You Can Kayak in Death Valley, but Not for Long


Death Valley is well known for being North America’s hottest and driest portion, yet visitors are flocking to the park for a seriously cool reason.

There’s no doubt that Death Valley conjures up images of a dry, arid, sweltering climate. However, the national park recently revealed they’re seeing an influx of water, and as a result, visitors too.

As it turns out, visitors, mostly kayakers, are making the trek to the national park to see the lake that formed at the Badwater Basin. After the area saw record rainfall, people are putting in their kayaks in an area that’s typically bone-dry. However, it won’t be here for long.

Since the Badwater Basin sits 282 feet below sea level, water evaporates well before it can fill up the basin. However, a recent downpour has turned the typically dry landscape into a flourishing lake.

Now, adventurers from all over are flocking to the park to get in on this temporary reprieve from the scorching conditions. However, if you’re considering getting in on the action yourself, make it quick. Park rangers predict water levels will drop in a few short weeks.
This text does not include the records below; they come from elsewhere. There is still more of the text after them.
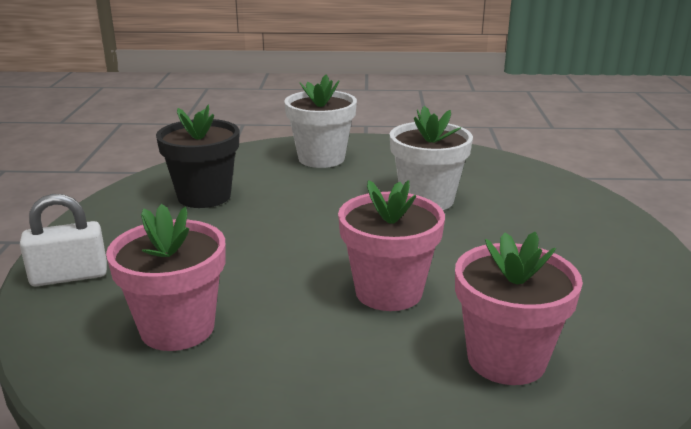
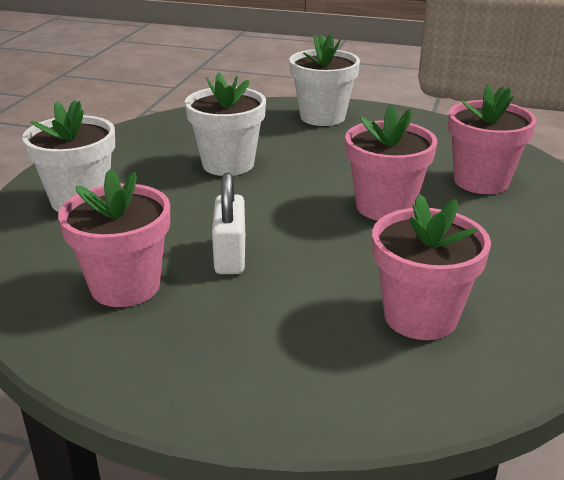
camera: 75 degrees left, 5 degrees up
(69, 276) = (290, 396): white padlock -> white padlock (230, 256)
(204, 196) = (125, 286): black flower pot -> pink flower pot
(596, 231) = (322, 117): none -> white flower pot

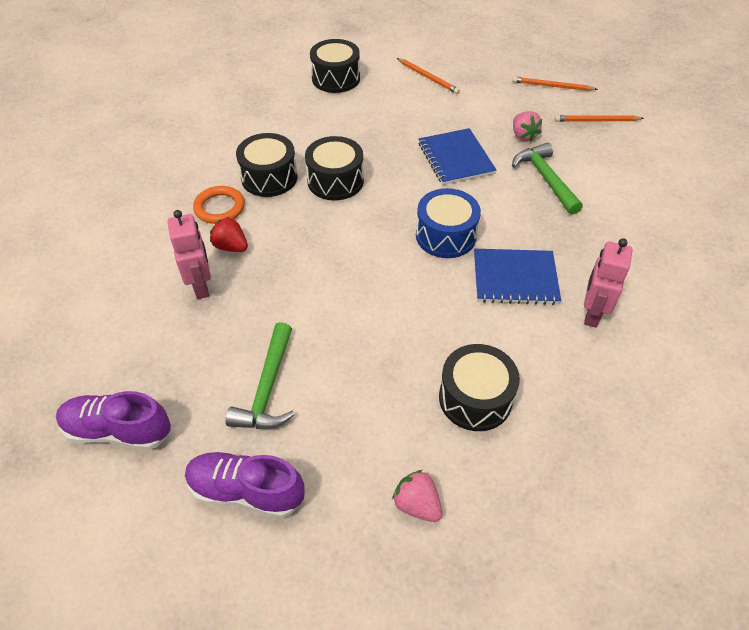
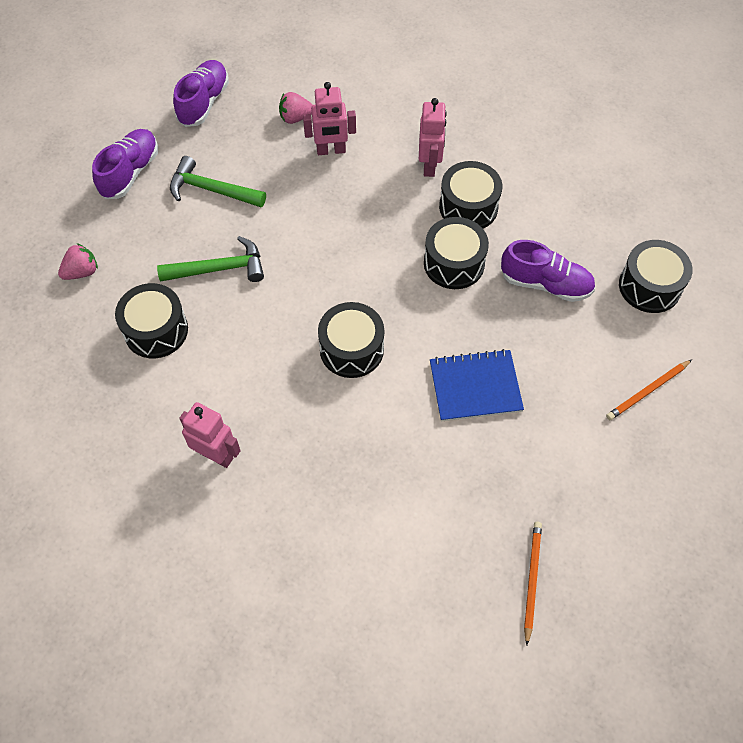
camera: 100 degrees right, 10 degrees up
(219, 208) = (429, 165): orange ring -> pink robot
(231, 247) = (374, 172): red strawberry -> none
(345, 128) = (545, 284): none -> purple shoe
(445, 236) = (351, 349): blue drum -> black drum
(515, 278) = (279, 398): blue notebook -> none
(523, 135) = (510, 474): pink strawberry -> pink strawberry (295, 118)
(545, 178) = (424, 475): green hammer -> green hammer (220, 268)
(552, 86) = (618, 547): orange pencil -> none

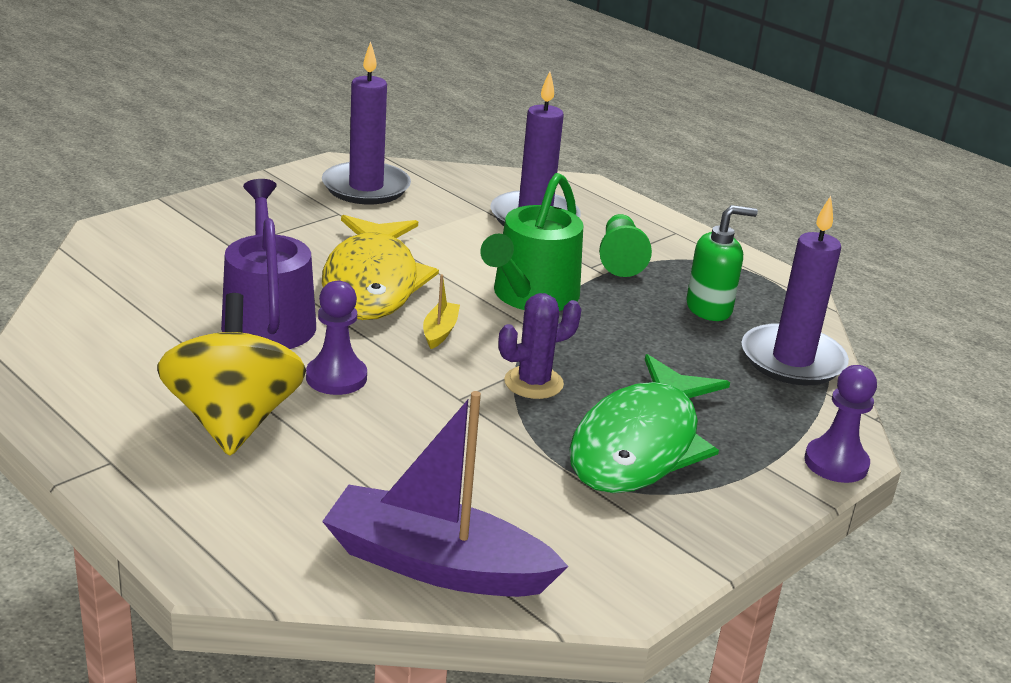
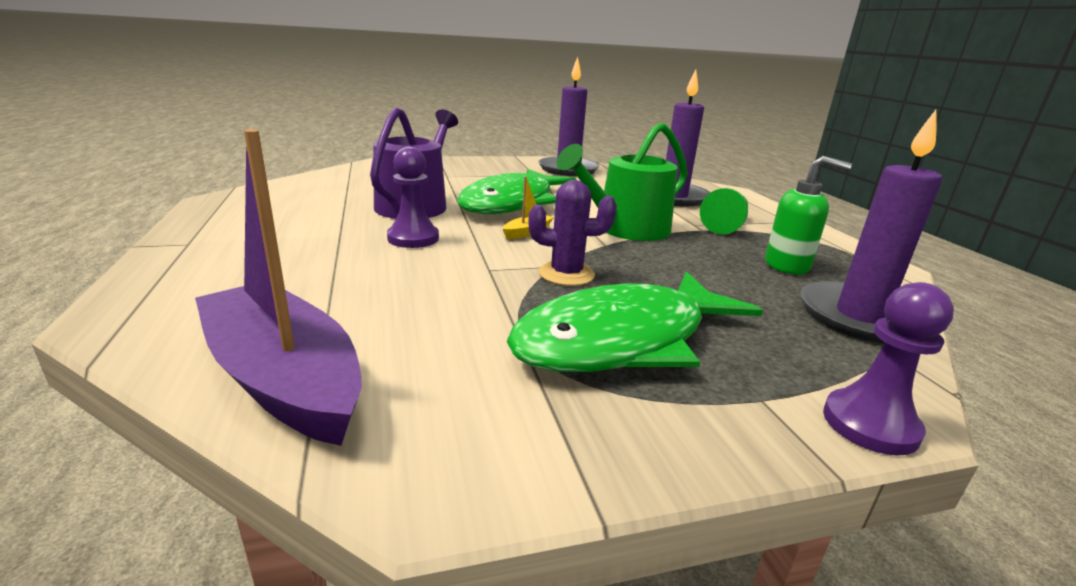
camera: 30 degrees right, 5 degrees down
(233, 421) = (303, 243): yellow spinning top -> none
(372, 283) = (512, 203): yellow fish -> green fish

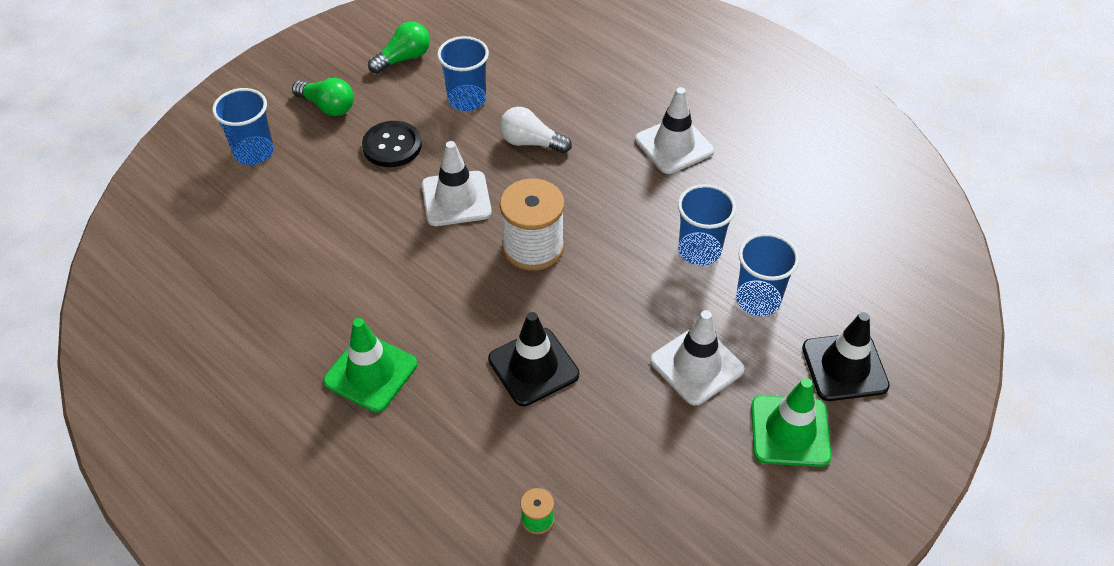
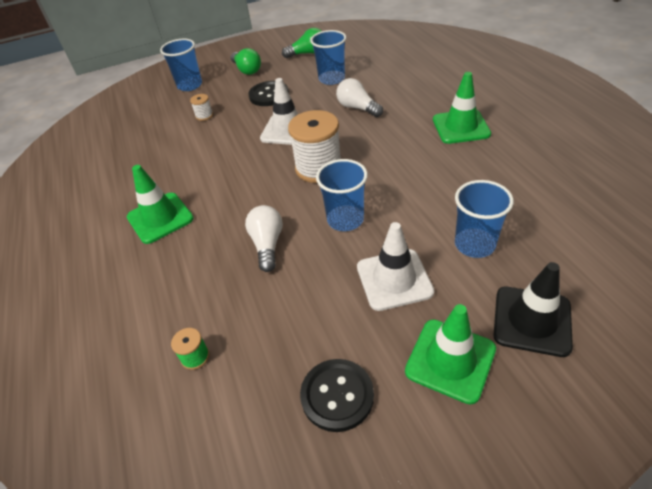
camera: 30 degrees right, 5 degrees down
(317, 202) = (204, 116): none -> white spool
(533, 367) = (267, 244): black traffic cone -> white light bulb
(674, 145) = (461, 127): white traffic cone -> green traffic cone
(699, 250) = (443, 197): blue cup -> blue cup (345, 219)
(705, 503) = (337, 395): none -> black button

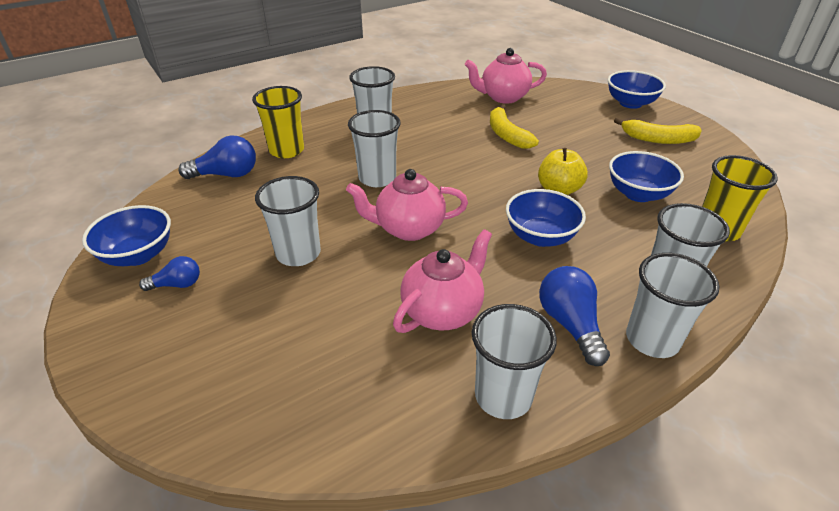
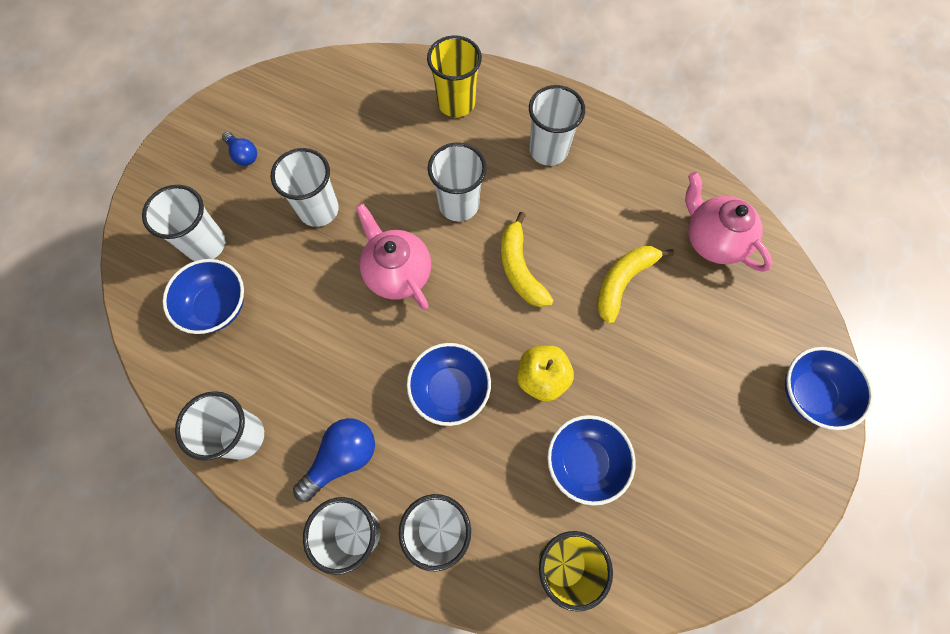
camera: 60 degrees right, 30 degrees up
(138, 255) = (259, 106): blue bowl -> blue bowl (217, 306)
(226, 175) = (389, 85): blue light bulb -> none
(247, 350) = (205, 244): none -> white cup
(443, 311) = (308, 353): pink teapot -> none
(657, 139) = (730, 453): yellow banana -> yellow banana (520, 268)

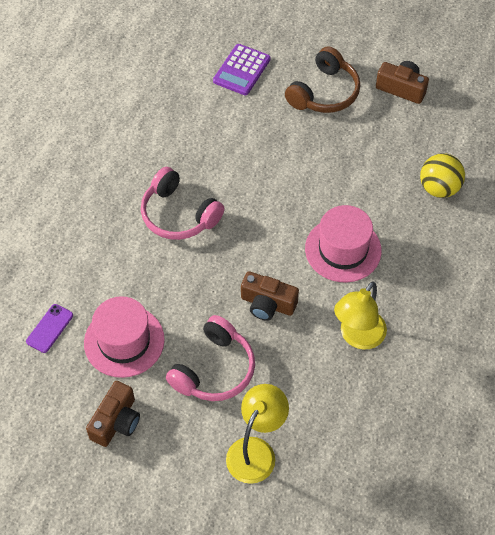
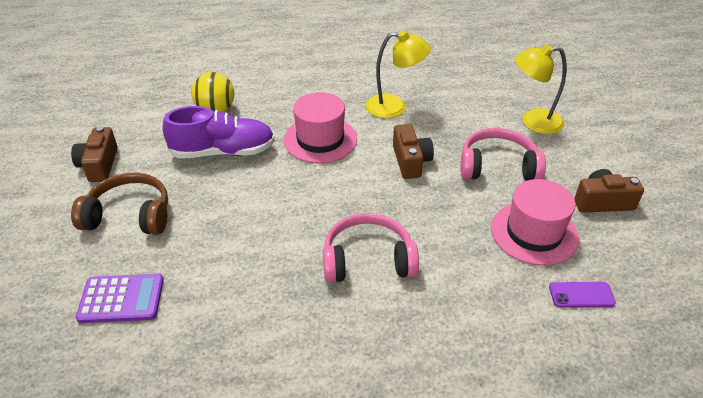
camera: 120 degrees left, 15 degrees down
(178, 215) = (368, 260): pink headphones -> pink headphones turned 105 degrees counterclockwise
(369, 172) = (223, 152): none -> purple shoe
Park officials believe that the water levels in the lake, which are slowly dwindling daily, could last until late March or April.

Recent photos show hundreds of visitors wading through the waters and kayakers paddling in places where the water is at least a foot deep.

If you’d rather stay on land, there’s still plenty to see. Visitors can see stunning reflections of the nearby mountain peaks in the water.